Hence a taboo that sets Jockey Club employees apart from others - they are not allowed to place bets on horse racing, on or off duty. It is hard to think of another group that is strictly forbidden to use a legal and otherwise unrestricted product it sells, services in some way or promotes to the entire population.
The club plans to relax that rule when the next season begins in September for employees not on duty, and not in sensitive positions where the integrity of racing may be seen to be compromised by gambling. That is to be welcomed as a sensible move in keeping with the times. The ban dates back to the days of handwritten betting tickets and entries that created potential for employees to write false bets. Electronic processing has virtually eliminated such a risk.

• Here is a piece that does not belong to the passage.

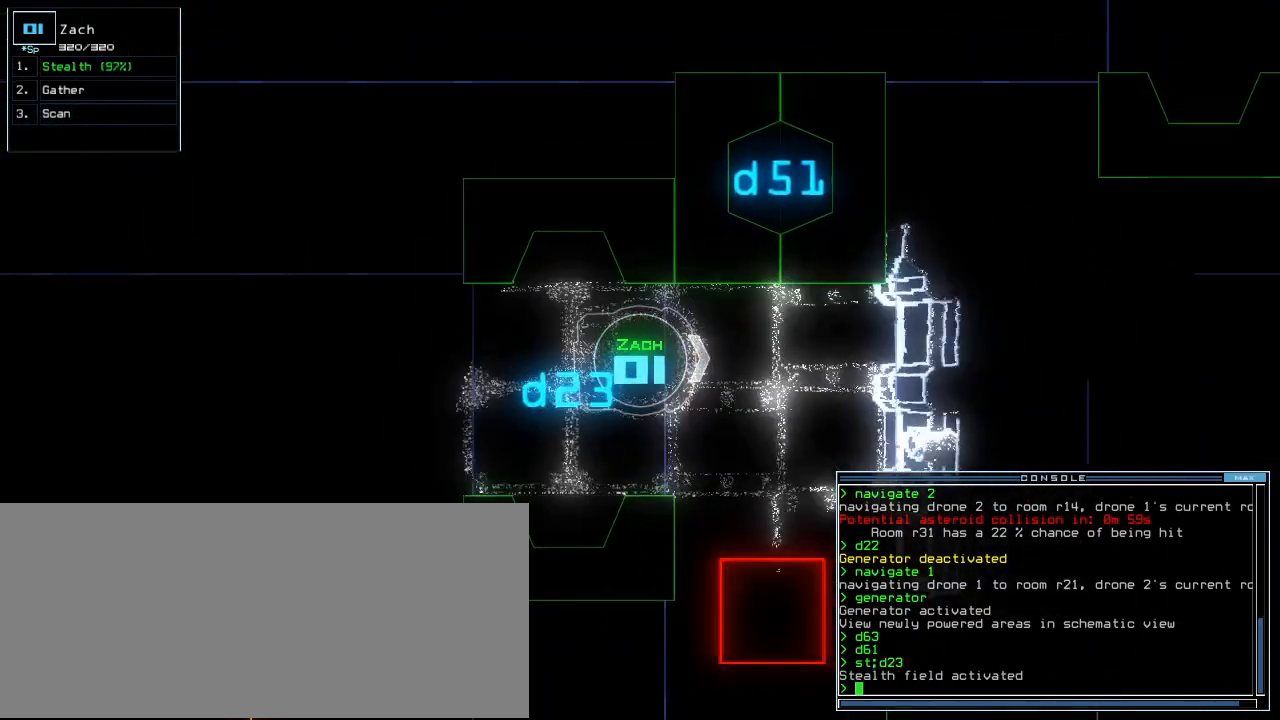
{"keys": [], "events": [[120, "right", "down"], [280, "right", "up"]]}
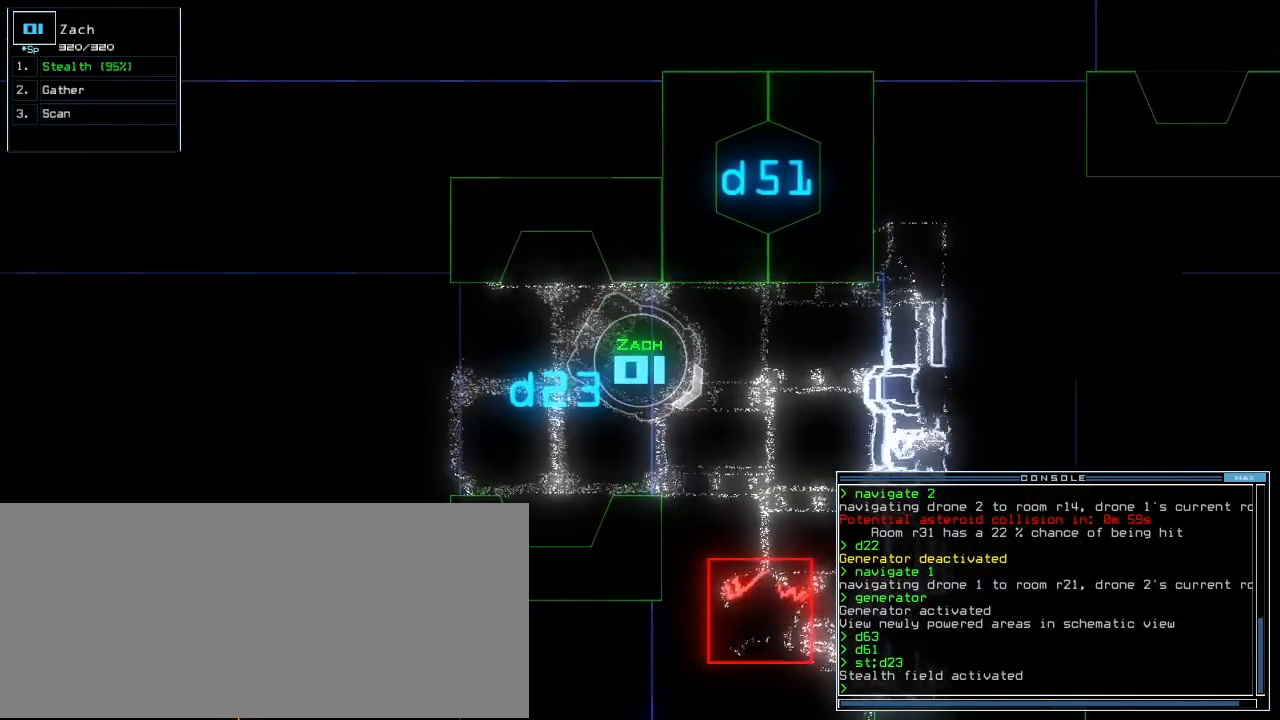
{"keys": [], "events": [[80, "up", "down"], [460, "up", "up"]]}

In any case, the ban is very much a case of the club being seen to do the right thing, without being able to prevent employees from asking a relative or friend to place bets on their behalf. Worse still it has the potential to turn employees into law breakers instead of rule breakers - by driving those who like a bet into the arms of the club's sworn enemy, illegal bookmakers.
It is far healthier to bring it into the open and allow employees to bet within boundaries that uphold the integrity of the industry. Frontline staff see enough losers as well as winners to know the dangers of reckless gambling. Backroom staff responsible for product development and marketing might benefit from acquiring first-hand knowledge of customers' needs, likes and dislikes.